| YOUR INSTRUCTIONS |
A faithful retyping of every entry below is wanted, with images left out.
━━━━━━
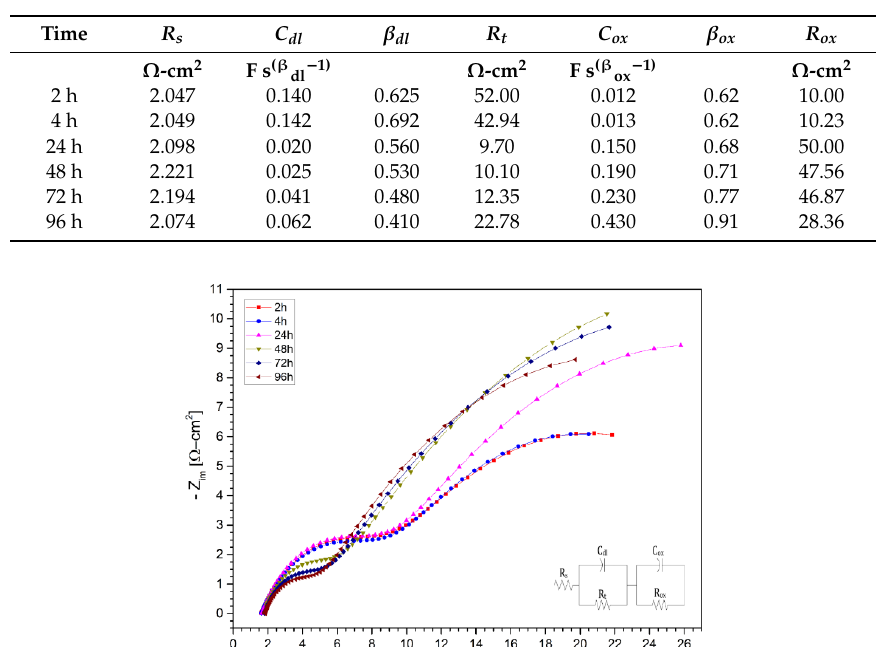
Figure 11. Nysquist diagram of stainless steel 430 layer in (LiNaK)NO 3 (ternary salt with lithium content) at 2 h, 4 h, 24 h, 48 h, 72 h, 96 h at 550 °C. Table 7. Fitting results of the impedance spectra of stainless steel 430 during corrosion in the presence of (LiNaK)NO 3 (ternary salt with lithium content) at 550 °C.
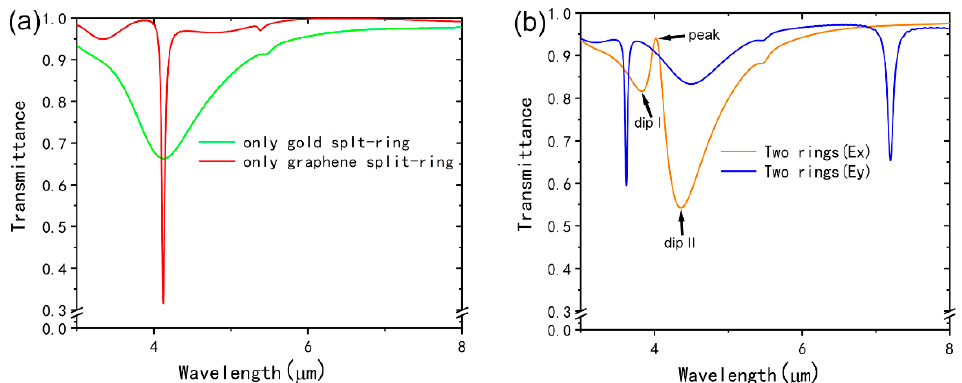
Figure 2. ( a ) Transmission spectra of the individual graphene split-ring and the individual gold split-ring. ( b ) Transmission spectra of the structure consists of graphene split-ring and gold split-ring under x-polarized and y-polarized incident light excitation, respectively.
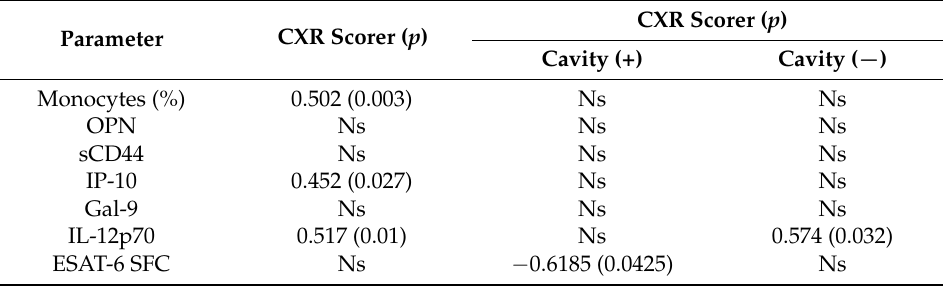
Table 6. CXR score and biomarkers in TB patients.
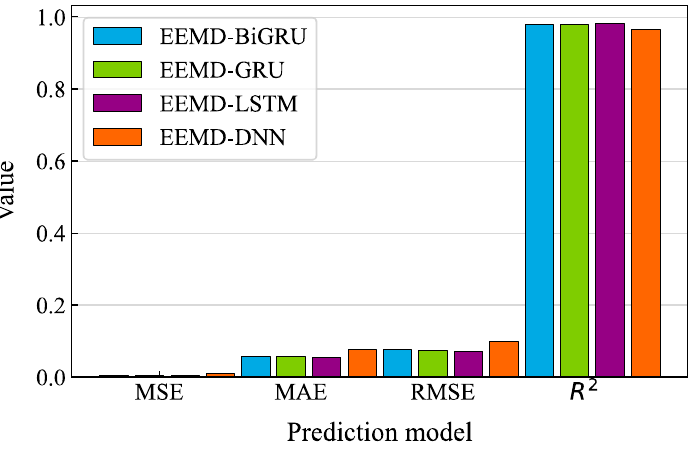
Figure 13. Comparison of the four evaluation metrics of the different EEMD-based models.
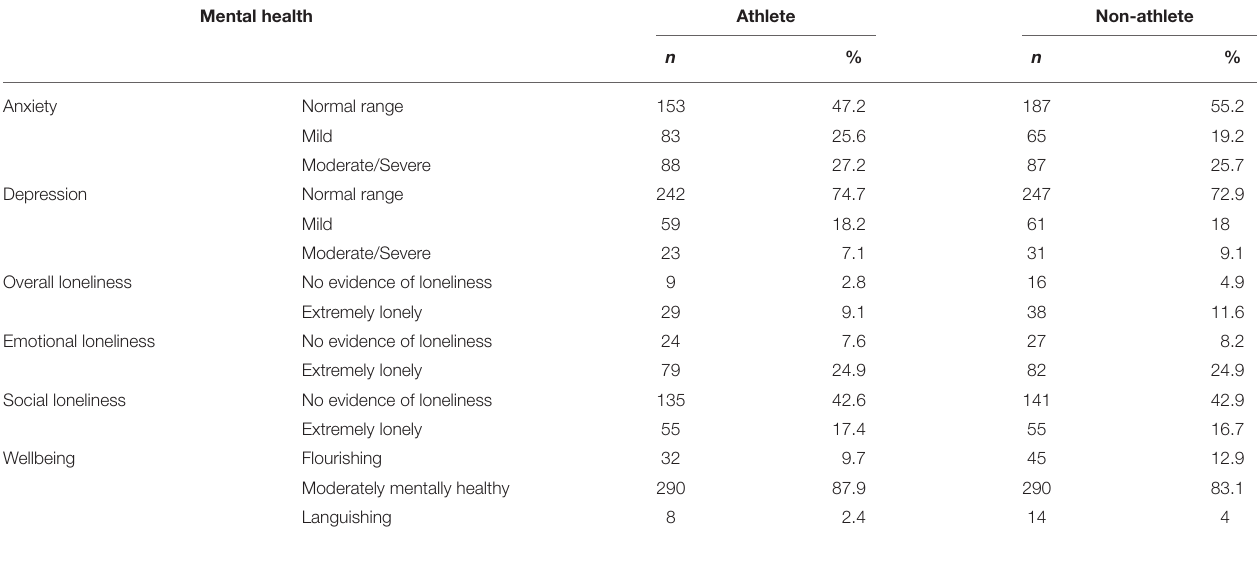
TABLE 1 | Descriptive statistics for the severity of anxiety and depressive symptoms, and the rate of flourishing, languishing, and extreme loneliness in athletes and non-athletes. Mental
━━━━━━
| WRITTEN RESPONSE |
Figure 11. Nysquist diagram of stainless steel 430 layer in (LiNaK)NO 3 (ternary salt with lithium content) at 2 h, 4 h, 24 h, 48 h, 72 h, 96 h at 550 °C. Table 7. Fitting results of the impedance spectra of stainless steel 430 during corrosion in the presence of (LiNaK)NO 3 (ternary salt with lithium content) at 550 °C.
Figure 2. ( a ) Transmission spectra of the individual graphene split-ring and the individual gold split-ring. ( b ) Transmission spectra of the structure consists of graphene split-ring and gold split-ring under x-polarized and y-polarized incident light excitation, respectively.
Table 6. CXR score and biomarkers in TB patients.
Figure 13. Comparison of the four evaluation metrics of the different EEMD-based models.
TABLE 1 | Descriptive statistics for the severity of anxiety and depressive symptoms, and the rate of flourishing, languishing, and extreme loneliness in athletes and non-athletes. Mental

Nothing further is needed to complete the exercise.